Robert Melnick, professor emeritus at the University of Oregon, has been studying the cultural landscape of Carlsbad Caverns, including features like a historic wooden staircase that has become another breeding ground for exotic mould and fungi. He and his team submitted a report to the park this week that details those resources and makes recommendations for how the park can manage them into the future.

The balancing act for park managers at Carlsbad and elsewhere, Melnick says, is meeting the dual mandate of preserving and protecting landscapes while also making them accessible.

“I don’t quite know how you would monitor it except to constantly remind people that the underground, the caves are a very, very sensitive natural environment,” he says.

Pleas to treat the caverns with respect are plastered on signs throughout the park, rangers give orientations to visitors before they go underground, and reminders of the do's and don'ts are printed on the back of each ticket stub.

But sometimes there is a disconnect between awareness and personal responsibility, says JD Tanner, director of education and training at Leave No Trace.

Related

Small actions can cause irreversible damage

Many people may be aware of the need to “keep it pristine”, but Tanner says the message doesn’t always translate into action or there is a lack of understanding that small actions - even leaving a piece of rubbish - can have irreversible damage in a fragile ecosystem.

"If someone doesn’t feel a personal stake in the preservation of these environments, they may not take the rules seriously,” Tanner says.

Diana Northup, a microbiologist who has spent years studying cave environments around the world, once crawled up the main corridor at Carlsbad Caverns to log everything that humans left behind.

“So this is just one thing of very many,” she says of the Cheetos.

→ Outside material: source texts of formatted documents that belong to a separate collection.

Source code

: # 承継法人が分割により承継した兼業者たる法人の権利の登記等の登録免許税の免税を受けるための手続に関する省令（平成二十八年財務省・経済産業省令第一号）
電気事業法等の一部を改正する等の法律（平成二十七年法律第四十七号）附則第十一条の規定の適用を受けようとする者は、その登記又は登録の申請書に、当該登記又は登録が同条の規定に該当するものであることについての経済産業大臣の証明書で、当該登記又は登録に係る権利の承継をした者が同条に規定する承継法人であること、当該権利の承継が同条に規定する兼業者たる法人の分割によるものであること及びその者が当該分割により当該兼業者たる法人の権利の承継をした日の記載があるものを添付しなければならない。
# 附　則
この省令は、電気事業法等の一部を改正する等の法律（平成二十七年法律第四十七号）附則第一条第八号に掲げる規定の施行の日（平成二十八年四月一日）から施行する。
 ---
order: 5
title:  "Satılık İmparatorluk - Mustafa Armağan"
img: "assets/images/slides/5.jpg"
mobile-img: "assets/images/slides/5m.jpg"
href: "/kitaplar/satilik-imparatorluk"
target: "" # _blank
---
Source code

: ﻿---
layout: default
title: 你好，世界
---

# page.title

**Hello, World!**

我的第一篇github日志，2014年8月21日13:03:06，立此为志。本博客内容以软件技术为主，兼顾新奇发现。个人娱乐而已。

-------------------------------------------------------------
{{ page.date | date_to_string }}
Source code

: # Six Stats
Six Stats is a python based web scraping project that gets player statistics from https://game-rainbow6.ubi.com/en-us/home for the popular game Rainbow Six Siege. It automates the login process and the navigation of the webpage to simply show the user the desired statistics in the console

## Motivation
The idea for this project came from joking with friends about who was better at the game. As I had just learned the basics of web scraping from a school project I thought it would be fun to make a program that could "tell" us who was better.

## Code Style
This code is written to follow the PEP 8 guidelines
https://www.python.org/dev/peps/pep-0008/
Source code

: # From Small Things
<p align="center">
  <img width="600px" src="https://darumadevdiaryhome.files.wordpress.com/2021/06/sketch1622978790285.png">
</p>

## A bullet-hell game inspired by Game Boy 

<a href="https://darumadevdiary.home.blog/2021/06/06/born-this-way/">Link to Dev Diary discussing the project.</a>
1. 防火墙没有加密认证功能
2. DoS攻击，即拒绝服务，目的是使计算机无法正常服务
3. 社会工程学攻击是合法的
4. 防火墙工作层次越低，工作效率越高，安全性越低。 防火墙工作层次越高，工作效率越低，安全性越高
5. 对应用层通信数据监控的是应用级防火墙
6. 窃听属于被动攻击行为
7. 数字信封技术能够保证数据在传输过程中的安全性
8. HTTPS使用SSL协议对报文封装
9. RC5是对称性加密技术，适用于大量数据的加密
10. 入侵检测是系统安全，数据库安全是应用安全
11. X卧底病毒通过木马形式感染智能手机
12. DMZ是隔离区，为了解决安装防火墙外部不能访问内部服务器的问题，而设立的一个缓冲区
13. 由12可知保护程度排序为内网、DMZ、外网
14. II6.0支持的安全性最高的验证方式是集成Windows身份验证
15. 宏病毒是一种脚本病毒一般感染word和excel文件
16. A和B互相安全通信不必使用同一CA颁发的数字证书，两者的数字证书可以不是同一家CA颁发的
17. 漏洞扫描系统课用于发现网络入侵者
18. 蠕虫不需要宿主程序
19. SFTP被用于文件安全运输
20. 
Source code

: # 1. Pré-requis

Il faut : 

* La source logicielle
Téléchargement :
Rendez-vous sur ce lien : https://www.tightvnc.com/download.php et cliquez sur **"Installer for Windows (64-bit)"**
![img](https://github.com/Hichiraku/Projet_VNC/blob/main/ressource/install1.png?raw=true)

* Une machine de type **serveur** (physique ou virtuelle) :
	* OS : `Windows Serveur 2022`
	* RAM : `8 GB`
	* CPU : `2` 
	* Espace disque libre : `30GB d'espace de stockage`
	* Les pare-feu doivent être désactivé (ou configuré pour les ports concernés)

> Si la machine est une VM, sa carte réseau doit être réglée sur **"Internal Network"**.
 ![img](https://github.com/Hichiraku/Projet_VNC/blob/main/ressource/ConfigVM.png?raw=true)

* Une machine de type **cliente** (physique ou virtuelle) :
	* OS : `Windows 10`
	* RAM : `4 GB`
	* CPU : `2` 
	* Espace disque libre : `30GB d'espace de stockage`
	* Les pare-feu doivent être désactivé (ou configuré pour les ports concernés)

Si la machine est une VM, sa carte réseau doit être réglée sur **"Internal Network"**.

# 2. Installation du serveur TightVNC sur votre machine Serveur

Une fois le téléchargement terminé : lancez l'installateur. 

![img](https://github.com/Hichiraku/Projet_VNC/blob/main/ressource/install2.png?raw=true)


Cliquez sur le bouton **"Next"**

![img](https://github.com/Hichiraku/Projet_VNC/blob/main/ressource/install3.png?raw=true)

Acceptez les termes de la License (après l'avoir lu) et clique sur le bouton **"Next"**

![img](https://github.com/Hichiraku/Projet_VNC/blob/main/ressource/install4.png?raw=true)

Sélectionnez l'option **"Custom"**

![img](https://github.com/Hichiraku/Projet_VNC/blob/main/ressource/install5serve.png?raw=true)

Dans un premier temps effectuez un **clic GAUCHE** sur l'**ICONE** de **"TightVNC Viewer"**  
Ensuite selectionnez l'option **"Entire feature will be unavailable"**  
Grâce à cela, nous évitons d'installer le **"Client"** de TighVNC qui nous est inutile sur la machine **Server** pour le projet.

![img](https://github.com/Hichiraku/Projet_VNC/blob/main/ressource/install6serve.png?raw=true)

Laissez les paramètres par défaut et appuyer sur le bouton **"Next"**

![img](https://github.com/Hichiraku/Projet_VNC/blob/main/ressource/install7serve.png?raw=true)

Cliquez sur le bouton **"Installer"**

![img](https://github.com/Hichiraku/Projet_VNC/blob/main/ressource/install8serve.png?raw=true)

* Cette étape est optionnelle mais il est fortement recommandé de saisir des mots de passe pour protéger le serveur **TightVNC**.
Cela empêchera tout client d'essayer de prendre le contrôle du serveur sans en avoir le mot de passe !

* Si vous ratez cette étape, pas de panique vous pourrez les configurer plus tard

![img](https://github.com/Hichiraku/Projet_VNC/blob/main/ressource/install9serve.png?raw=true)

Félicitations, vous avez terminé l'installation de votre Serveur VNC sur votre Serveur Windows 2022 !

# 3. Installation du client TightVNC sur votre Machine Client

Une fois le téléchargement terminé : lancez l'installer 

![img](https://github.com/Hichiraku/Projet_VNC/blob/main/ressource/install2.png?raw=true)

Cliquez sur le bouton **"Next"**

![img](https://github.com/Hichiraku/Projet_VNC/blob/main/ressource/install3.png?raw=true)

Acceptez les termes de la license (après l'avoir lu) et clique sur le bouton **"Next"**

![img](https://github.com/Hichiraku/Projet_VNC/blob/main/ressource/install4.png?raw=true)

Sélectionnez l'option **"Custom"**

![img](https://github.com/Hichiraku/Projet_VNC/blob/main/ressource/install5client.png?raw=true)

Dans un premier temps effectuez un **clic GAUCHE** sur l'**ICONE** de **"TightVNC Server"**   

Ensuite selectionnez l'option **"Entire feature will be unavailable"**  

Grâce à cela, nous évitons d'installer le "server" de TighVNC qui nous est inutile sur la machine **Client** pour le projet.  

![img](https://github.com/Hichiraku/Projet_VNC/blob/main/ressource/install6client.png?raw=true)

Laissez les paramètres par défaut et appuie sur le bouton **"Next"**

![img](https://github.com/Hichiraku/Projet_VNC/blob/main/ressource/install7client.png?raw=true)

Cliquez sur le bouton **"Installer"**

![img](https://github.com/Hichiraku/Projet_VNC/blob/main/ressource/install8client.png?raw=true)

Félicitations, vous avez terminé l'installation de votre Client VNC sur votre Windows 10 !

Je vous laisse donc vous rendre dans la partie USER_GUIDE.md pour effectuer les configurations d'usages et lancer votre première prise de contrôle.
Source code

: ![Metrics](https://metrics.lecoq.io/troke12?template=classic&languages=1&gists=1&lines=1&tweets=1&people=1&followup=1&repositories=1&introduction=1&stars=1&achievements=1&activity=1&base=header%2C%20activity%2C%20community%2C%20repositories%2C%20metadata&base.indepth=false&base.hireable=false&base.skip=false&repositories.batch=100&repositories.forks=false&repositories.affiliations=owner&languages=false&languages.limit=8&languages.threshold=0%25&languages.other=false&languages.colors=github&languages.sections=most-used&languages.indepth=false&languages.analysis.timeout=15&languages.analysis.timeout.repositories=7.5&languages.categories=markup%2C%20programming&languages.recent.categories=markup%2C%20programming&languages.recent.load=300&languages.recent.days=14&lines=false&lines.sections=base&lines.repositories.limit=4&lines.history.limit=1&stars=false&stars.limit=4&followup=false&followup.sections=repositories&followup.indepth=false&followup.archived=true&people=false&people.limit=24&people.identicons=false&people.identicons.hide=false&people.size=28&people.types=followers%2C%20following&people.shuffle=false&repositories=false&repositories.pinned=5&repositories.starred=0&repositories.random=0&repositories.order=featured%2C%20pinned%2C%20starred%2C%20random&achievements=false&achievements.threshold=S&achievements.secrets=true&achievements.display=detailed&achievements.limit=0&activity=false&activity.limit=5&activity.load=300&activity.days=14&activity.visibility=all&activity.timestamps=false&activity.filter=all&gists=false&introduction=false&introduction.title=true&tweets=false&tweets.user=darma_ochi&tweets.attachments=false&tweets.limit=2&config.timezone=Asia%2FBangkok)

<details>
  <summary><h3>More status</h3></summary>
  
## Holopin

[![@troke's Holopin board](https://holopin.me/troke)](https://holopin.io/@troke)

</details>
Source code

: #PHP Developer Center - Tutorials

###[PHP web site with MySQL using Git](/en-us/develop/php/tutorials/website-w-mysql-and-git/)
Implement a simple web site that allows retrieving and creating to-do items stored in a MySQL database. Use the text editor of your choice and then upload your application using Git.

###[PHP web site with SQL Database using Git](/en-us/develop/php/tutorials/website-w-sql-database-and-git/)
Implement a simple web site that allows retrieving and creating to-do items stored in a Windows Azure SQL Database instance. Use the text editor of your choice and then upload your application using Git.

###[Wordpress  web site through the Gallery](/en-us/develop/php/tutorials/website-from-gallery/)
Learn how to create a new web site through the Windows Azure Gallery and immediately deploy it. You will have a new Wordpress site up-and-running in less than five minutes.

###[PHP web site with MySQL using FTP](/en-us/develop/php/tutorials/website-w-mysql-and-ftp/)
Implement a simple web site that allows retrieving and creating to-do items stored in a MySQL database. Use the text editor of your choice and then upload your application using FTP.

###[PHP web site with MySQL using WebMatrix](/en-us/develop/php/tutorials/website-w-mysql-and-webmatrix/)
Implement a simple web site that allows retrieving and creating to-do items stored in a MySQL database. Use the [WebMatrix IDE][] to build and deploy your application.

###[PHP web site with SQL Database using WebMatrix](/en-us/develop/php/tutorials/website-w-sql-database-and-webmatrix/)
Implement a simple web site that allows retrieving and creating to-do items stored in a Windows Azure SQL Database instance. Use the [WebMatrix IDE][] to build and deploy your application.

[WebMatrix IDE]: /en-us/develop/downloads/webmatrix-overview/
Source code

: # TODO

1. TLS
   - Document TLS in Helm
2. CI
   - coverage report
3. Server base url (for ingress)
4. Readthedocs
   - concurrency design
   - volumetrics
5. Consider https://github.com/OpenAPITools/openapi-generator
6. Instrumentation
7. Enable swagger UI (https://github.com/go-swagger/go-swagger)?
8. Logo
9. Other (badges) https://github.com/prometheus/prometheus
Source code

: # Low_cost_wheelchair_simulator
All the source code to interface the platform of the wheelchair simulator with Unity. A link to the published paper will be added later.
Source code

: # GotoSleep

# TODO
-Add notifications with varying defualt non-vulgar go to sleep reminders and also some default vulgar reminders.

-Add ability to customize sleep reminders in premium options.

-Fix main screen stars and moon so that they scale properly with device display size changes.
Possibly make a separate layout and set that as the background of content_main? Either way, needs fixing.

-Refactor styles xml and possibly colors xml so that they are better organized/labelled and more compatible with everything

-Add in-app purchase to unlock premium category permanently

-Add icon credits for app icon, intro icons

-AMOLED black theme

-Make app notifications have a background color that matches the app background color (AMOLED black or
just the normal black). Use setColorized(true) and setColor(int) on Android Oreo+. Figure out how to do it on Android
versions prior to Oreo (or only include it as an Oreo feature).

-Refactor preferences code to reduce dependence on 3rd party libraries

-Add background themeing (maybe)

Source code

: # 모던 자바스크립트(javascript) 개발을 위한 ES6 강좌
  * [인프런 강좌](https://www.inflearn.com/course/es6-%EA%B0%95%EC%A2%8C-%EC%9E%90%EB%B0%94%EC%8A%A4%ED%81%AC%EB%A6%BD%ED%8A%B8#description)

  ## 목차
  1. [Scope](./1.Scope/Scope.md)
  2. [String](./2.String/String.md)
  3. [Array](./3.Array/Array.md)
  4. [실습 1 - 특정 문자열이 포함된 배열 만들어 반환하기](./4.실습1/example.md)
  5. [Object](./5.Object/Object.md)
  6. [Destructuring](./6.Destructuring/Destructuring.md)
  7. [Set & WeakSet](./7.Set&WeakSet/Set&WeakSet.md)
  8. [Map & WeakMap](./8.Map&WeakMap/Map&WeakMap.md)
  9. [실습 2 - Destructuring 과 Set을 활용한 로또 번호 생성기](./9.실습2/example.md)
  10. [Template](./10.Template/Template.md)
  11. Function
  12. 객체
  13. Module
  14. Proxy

As many as 2,000 people cruise through the caverns on any given day during the busy season. With them come hair and skin fragments, and those fragments can have their own microbes on board.

“So it can be really, really bad or it can just be us and all the stuff we’re shedding,” Northup says of human contamination within cave environments. “But here’s the other side of the coin: The only way you can protect caves is for people to be able to see them and experience them.”

“The biggest thing,” she says, “is you have to get people to value and want to preserve the caves and let them know what they can do to have that happen.”